- WORK ORDER -
Arrange every line of text in the records below as a numbered list, skipping blank lines. Leave the pictures out of your answer.
Content starts
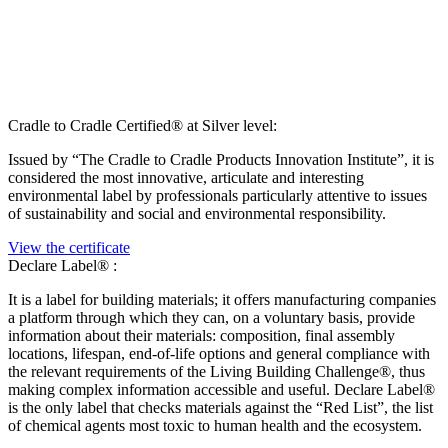
Cradle to Cradle Certified® at Silver level:
Issued by “The Cradle to Cradle Products Innovation Institute”, it is
considered the most innovative, articulate and interesting
environmental label by professionals particularly attentive to issues
of sustainability and social and environmental responsibility.
View the certificate
Declare Label® :
It is a label for building materials; it offers manufacturing companies
a platform through which they can, on a voluntary basis, provide
information about their materials: composition, final assembly
locations, lifespan, end-of-life options and general compliance with
the relevant requirements of the Living Building Challenge®, thus
making complex information accessible and useful. Declare Label®
is the only label that checks materials against the “Red List”, the list
of chemical agents most toxic to human health and the ecosystem.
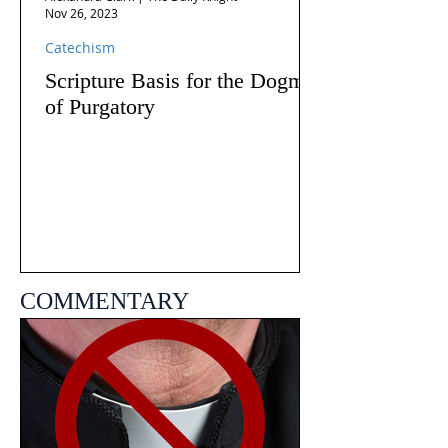
Nov 26, 2023
Catechism
Scripture Basis for the Dogma
of Purgatory
COMMENTARY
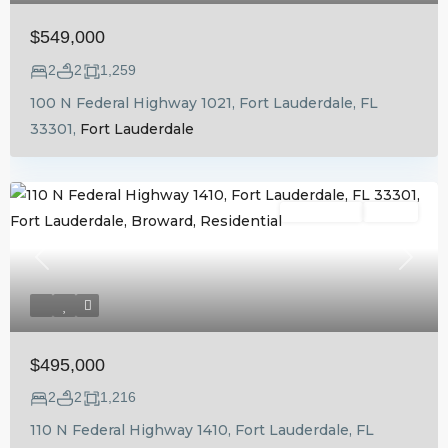
$549,000
2
2
1,259
100 N Federal Highway 1021, Fort Lauderdale, FL
33301,
Fort Lauderdale
Residential
Active
Previous
Next
$495,000
2
2
1,216
110 N Federal Highway 1410, Fort Lauderdale, FL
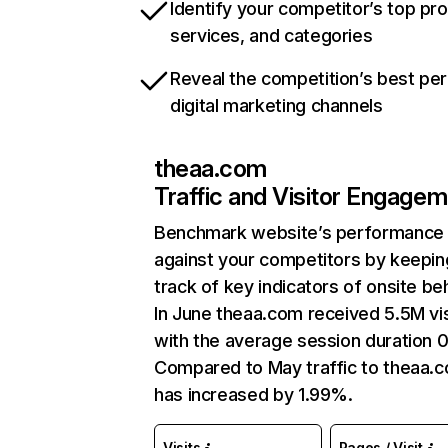
Identify your competitor’s top pr
services, and categories
Reveal the competition’s best pe
digital marketing channels
theaa.com
Traffic and Visitor Engage
Benchmark website’s performance
against your competitors by keepin
track of key indicators of onsite be
In June theaa.com received 5.5M vis
with the average session duration 0
Compared to May traffic to theaa.
has increased by 1.99%.
Visits
Pages / Visit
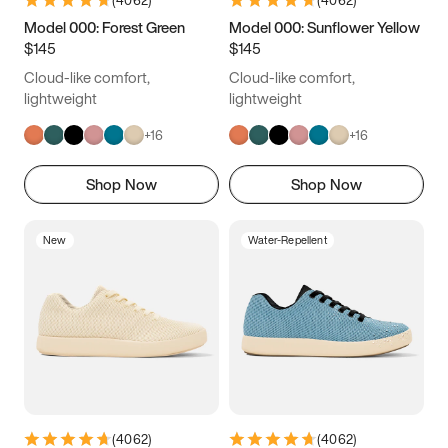
(
4062
)
(
4062
)
Model 000: Forest Green
Model 000: Sunflower Yellow
$145
$145
Cloud-like comfort,
Cloud-like comfort,
lightweight
lightweight
+
16
+
16
Shop Now
Shop Now
New
Water-Repellent
(
4062
)
(
4062
)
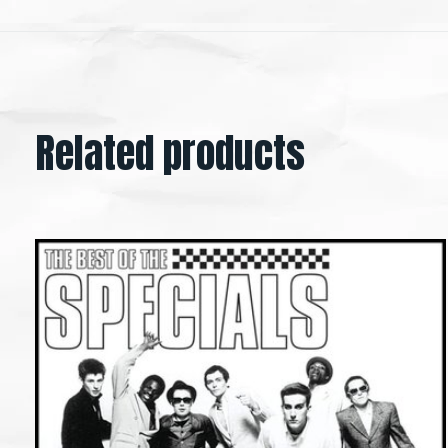
Related products
Carousel items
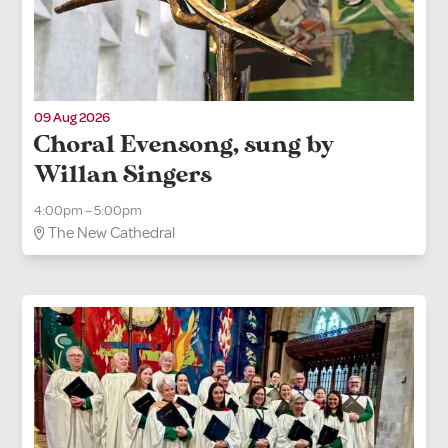
09 Aug 2026
Choral Evensong, sung by
Willan Singers
4:00pm – 5:00pm
The New Cathedral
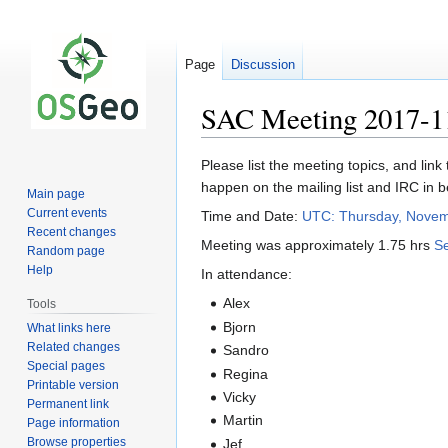
Page
Discussion
SAC Meeting 2017-1
Jump
Jump
Please list the meeting topics, and link
to
to
happen on the mailing list and IRC in 
Main page
navigation
search
Current events
Time and Date:
UTC: Thursday, Novem
Recent changes
Meeting was approximately 1.75 hrs
Se
Random page
Help
In attendance:
Alex
Tools
Bjorn
What links here
Related changes
Sandro
Special pages
Regina
Printable version
Vicky
Permanent link
Martin
Page information
Browse properties
Jef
Content ends
- SOLUTION TO THE EXERCISE -
1. Cradle to Cradle Certified® at Silver level:
2. Issued by “The Cradle to Cradle Products Innovation Institute”, it is
3. considered the most innovative, articulate and interesting
4. environmental label by professionals particularly attentive to issues
5. of sustainability and social and environmental responsibility.
6. View the certificate
7. Declare Label® :
8. It is a label for building materials; it offers manufacturing companies
9. a platform through which they can, on a voluntary basis, provide
10. information about their materials: composition, final assembly
11. locations, lifespan, end-of-life options and general compliance with
12. the relevant requirements of the Living Building Challenge®, thus
13. making complex information accessible and useful. Declare Label®
14. is the only label that checks materials against the “Red List”, the list
15. of chemical agents most toxic to human health and the ecosystem.
16. Nov 26, 2023
17. Catechism
18. Scripture Basis for the Dogma
19. of Purgatory
20. COMMENTARY
21. $549,000
22. 2
23. 2
24. 1,259
25. 100 N Federal Highway 1021, Fort Lauderdale, FL
26. 33301,
27. Fort Lauderdale
28. Residential
29. Active
30. Previous
31. Next
32. $495,000
33. 2
34. 2
35. 1,216
36. 110 N Federal Highway 1410, Fort Lauderdale, FL
37. Identify your competitor’s top pr
38. services, and categories
39. Reveal the competition’s best pe
40. digital marketing channels
41. theaa.com
42. Traffic and Visitor Engage
43. Benchmark website’s performance
44. against your competitors by keepin
45. track of key indicators of onsite be
46. In June theaa.com received 5.5M vis
47. with the average session duration 0
48. Compared to May traffic to theaa.
49. has increased by 1.99%.
50. Visits
51. Pages / Visit
52. (
53. 4062
54. )
55. (
56. 4062
57. )
58. Model 000: Forest Green
59. Model 000: Sunflower Yellow
60. $145
61. $145
62. Cloud-like comfort,
63. Cloud-like comfort,
64. lightweight
65. lightweight
66. +
67. 16
68. +
69. 16
70. Shop Now
71. Shop Now
72. New
73. Water-Repellent
74. (
75. 4062
76. )
77. (
78. 4062
79. )
80. Related products
81. Carousel items
82. 09 Aug 2026
83. Choral Evensong, sung by
84. Willan Singers
85. 4:00pm – 5:00pm
86. The New Cathedral
87. Page
88. Discussion
89. SAC Meeting 2017-1
90. Jump
91. Jump
92. Please list the meeting topics, and link
93. to
94. to
95. happen on the mailing list and IRC in 
96. Main page
97. navigation
98. search
99. Current events
100. Time and Date:
101. UTC: Thursday, Novem
102. Recent changes
103. Meeting was approximately 1.75 hrs
104. Se
105. Random page
106. Help
107. In attendance:
108. Alex
109. Tools
110. Bjorn
111. What links here
112. Related changes
113. Sandro
114. Special pages
115. Regina
116. Printable version
117. Vicky
118. Permanent link
119. Martin
120. Page information
121. Browse properties
122. Jef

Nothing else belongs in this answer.